Ancak gelişmekte olan ülkelerde InsurTech şirketleri farklı bir rol oynuyor. FinTech şirketleri, gelişmekte olan ülkelerde genel olarak hızlı büyüme kaydedecek. Sadece bu pazarlarda yapılan araştırmalara göre, cep telefonlarının finans hesaplarına erişimi kolaylaştırması nedeniyle FinTech şirketleri 2025’e kadar GSYİH rakamlarında 3,7 trilyon dolarlık artış sağlayabilir. 2025’e kadar Etiyopya, Hindistan veya Nijerya gibi kişi başı gelir seviyesi düşük ülkeler GSYİH’lerini FinTech’ler sayesinde yüzde10-12 artırabilir; Brezilya, Çin veya Meksika gibi orta gelir seviyesindeki ülkeler ise yüzde 4-5 artış gerçekleştirebilir.

Bu olası gelişmeler de sigorta sektörü için ilave potansiyel anlamına geliyor. Çünkü kişi başına gelirin artması da sigorta penetrasyonunun yükselmesine yol açıyor. Penetrasyon oranının gelişmekte olan ülkelerde hâlâ düşük olması, devasa bir potansiyel sunuyor.

Dahası, yeni kurulan InsurTech şirketleri, FinTech şirketlerinin başarılarından yararlanıyor. Çünkü yeni finans teknolojileri sayesinde sigorta ürün yelpazeleri genişliyor, alternatif satış kanalları oluşturuluyor ve yeni müşteri gruplarına erişiliyor. InsurTech şirketleri bu nedenle şimdiye kadar az gelişmiş olan sigorta pazarlarında, basit, inovatif ve ihtiyaçlara hitap eden ürünleri dijital ortamlarda sunarak ve böylece yeni pazarlar geliştirerek çok önemli bir rol oynayabilir.

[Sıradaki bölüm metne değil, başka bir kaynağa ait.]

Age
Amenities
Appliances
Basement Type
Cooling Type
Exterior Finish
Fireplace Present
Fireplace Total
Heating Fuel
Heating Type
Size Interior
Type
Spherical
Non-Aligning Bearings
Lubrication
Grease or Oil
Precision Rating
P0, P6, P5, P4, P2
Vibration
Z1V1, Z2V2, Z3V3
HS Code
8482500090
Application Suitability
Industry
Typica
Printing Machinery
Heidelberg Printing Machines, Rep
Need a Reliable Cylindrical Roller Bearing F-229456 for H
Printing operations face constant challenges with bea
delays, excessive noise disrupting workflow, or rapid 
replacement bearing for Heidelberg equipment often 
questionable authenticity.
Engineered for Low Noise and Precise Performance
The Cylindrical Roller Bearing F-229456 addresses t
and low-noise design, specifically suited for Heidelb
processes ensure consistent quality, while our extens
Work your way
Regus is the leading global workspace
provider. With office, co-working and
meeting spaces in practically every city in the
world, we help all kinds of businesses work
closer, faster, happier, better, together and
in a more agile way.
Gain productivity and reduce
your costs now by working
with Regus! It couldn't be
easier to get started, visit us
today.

Örneğin yeni kurulan mikro-sigorta şirketlerine bakalım: Sağlık veya ürün sigortalarında, cep telefonları kullanılarak görece düşük primli ve düşük teminatlı poliçeler almak, prim ödemek, tazminat taleplerini iletmek ve tazminat ödemek mümkün. Özellikle, cep telefonu yoğunluğunun yüksek olduğu birçok Afrika ülkesinde yeni kurulan InsurTech şirketleri, prim artışına ilave bir güç verebilir.